Bioshock Infinite takes us out of the underwater metropolis of Rapture and brings us to Colombia, the city floating in the sky. You play as Booker DeWitt, a man who owes some very dangerous people a debt. As the game opens the words “deliver the girl and your debt is paid” ring in your ears. Booker makes his way to Colombia, a gorgeous, sprawling city floating high above the clouds, where he must search for the girl in question: Elizabeth. Everything starts fine until the people of Colombia notice a tattoo on Booker’s hand and label him the false prophet. Booker must fight his way through the city and find Elizabeth. Escaping from her guardian, the Songbird, Booker and Elizabeth try to escape the city together while the city’s leader Zachary Comstock tries to get Elizabeth back. Fighting through a rebellion, discovering secrets about the city, traveling to other worlds using Elizabeth’s unique powers and uncovering Booker’s past all leads to a mind-blowing ending worthy of the Bioshock franchise.

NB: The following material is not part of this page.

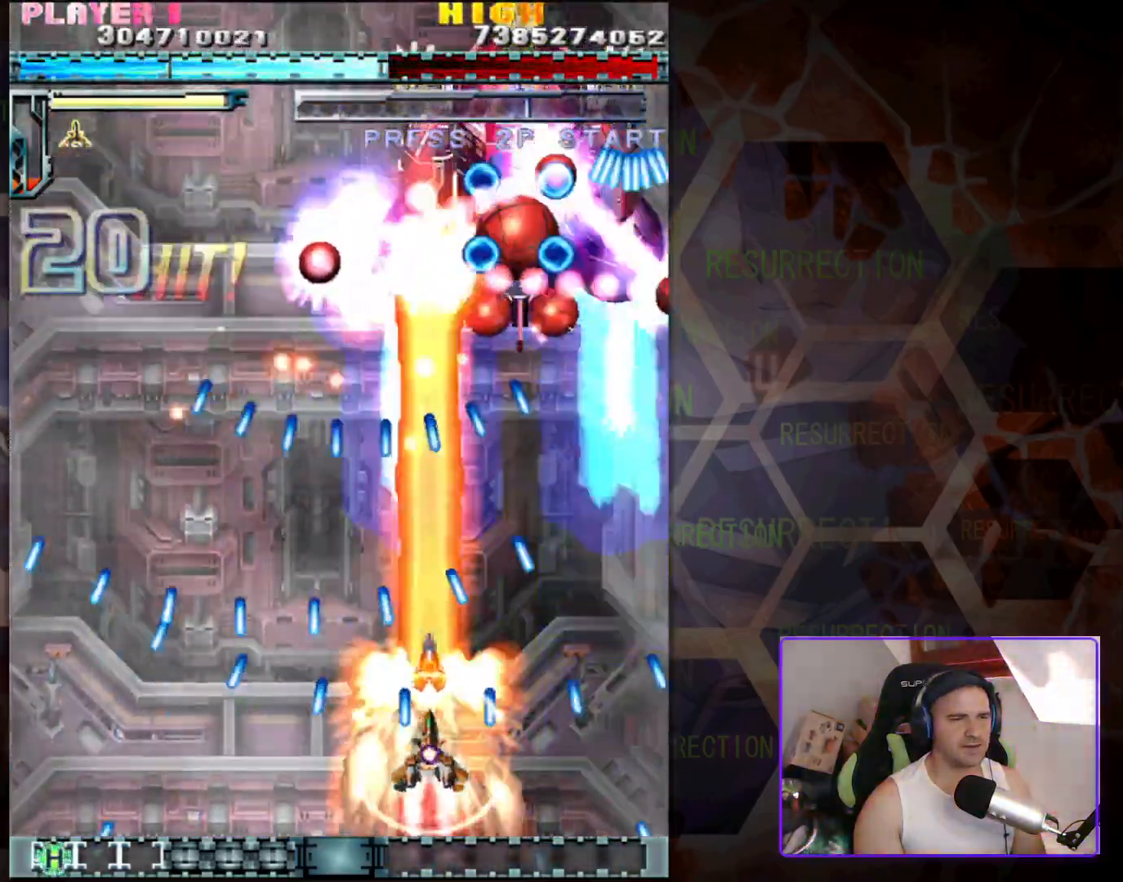
{"buttons": [], "left_stick": "center", "events": [[100, "left_stick", "up"], [317, "left_stick", "center"]]}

The game play in Bioshock Infinite is absolutely outstanding. The game play, just like the entire game, is very similar yet also very different from the first two games. While in the first two games guns and weapons were rare to get and ammo needed to be conserved, Infinite’s world features a large selection of weapons and much more plentiful amounts of ammo. Plasmids are still around, though in Colombia they are called Vigors, but there is not quite as large of a variety as in the first two games. Also Atom, the currency harvested from Little Sisters used to buy Plasmids, is non-existent. Instead weapons and Vigors are bought with coins and upgraded with coins. Other than these few differences the game play is very similar. You travel through Colombia while fighting a mix of gun wielding men and women as well as monsters and machines. The best addition to the game was the sky rails, loops of rails that wind through the city. Booker has the ability to use his melee weapon to attach to the rails, flying through the sky during battles while raining bullets down on his enemies.

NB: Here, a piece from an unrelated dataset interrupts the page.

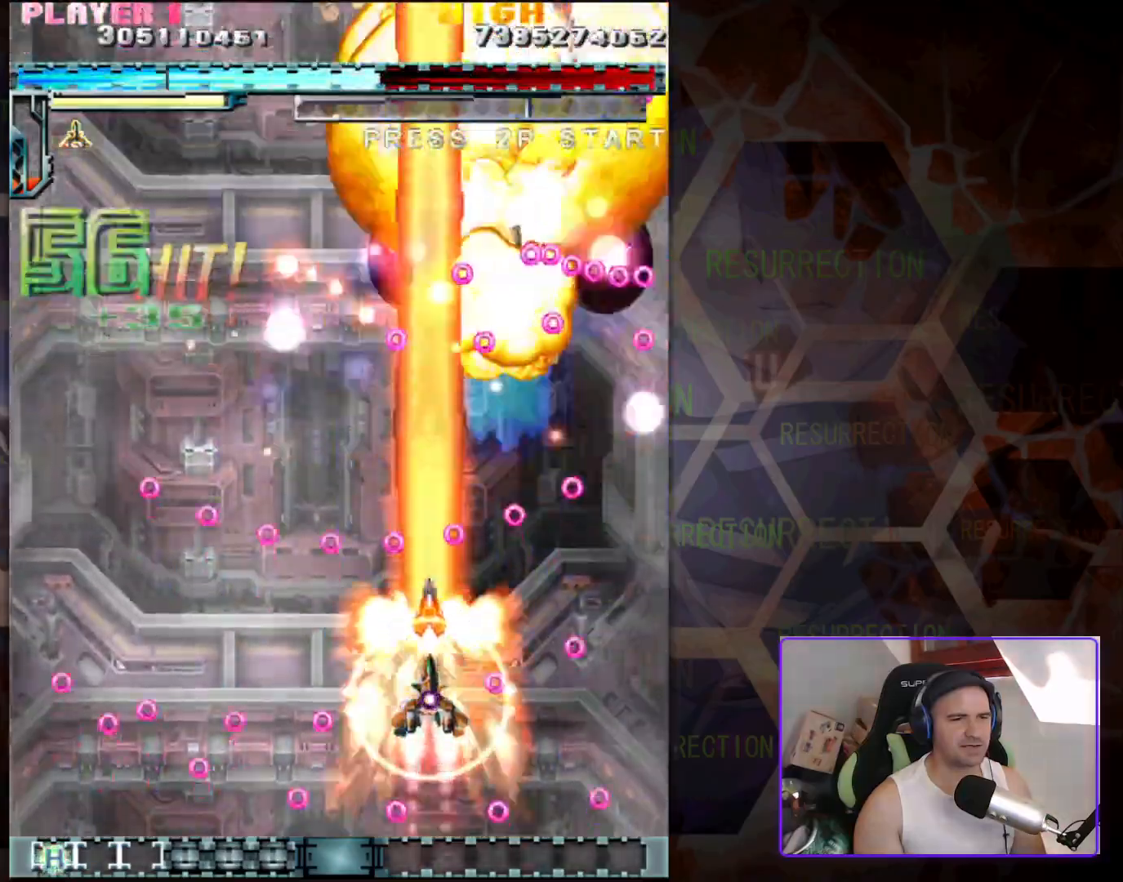
{"buttons": [], "left_stick": "up-left", "events": [[133, "left_stick", "up"], [317, "left_stick", "center"], [500, "left_stick", "up-left"]]}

One of the things I really appreciated was that the game was not a protection game. Though Elizabeth was with Booker for almost the entire game, the player was not responsible for making sure she did not take damage. Elizabeth can take care of herself. In fact rather than getting in Booker’s way, Elizabeth becomes an asset finding health, ammo and Salts (which replenish Vigors) for Booker when he needs them. When the enemies get the best of Booker, Elizabeth revives him with a syringe much like a Little Sister to a Big Daddy. There are no Big Daddies or Little Sisters in Colombia. Instead Big Daddies are replaced by Handymen, monstrous creatures that are as hard to destroy as a Big Daddy. Though there are no Little Sisters or Big Daddies, the relationship between Booker and Elizabeth is identical to that of a Big Daddy and Little Sister. As the mind-blowing end of the game unfolds and some familiar elements from the previous two games emerge I began to wonder if Booker and Elizabeth may be somehow related to Big Daddies and Little Sisters. Maybe they’re the first ones? Or the last ones? Or maybe something even more important.
It takes a while to get used to being in Colombia as opposed to Rapture. While Rapture was always dark, gritty and brutally violent, Colombia by all appearances is beautiful, sprawling and an almost comforting place. Once the action starts though, the grit and violence settles in, reminding us that the worlds of Bioshcok are terrifying. This game was a a masterpiece, an A grade from Orangechair. While it is being said that this is the last of the Bioshcoks series, and a very fitting end it would be, I hope that this is not the last time Bioshock blows my mind.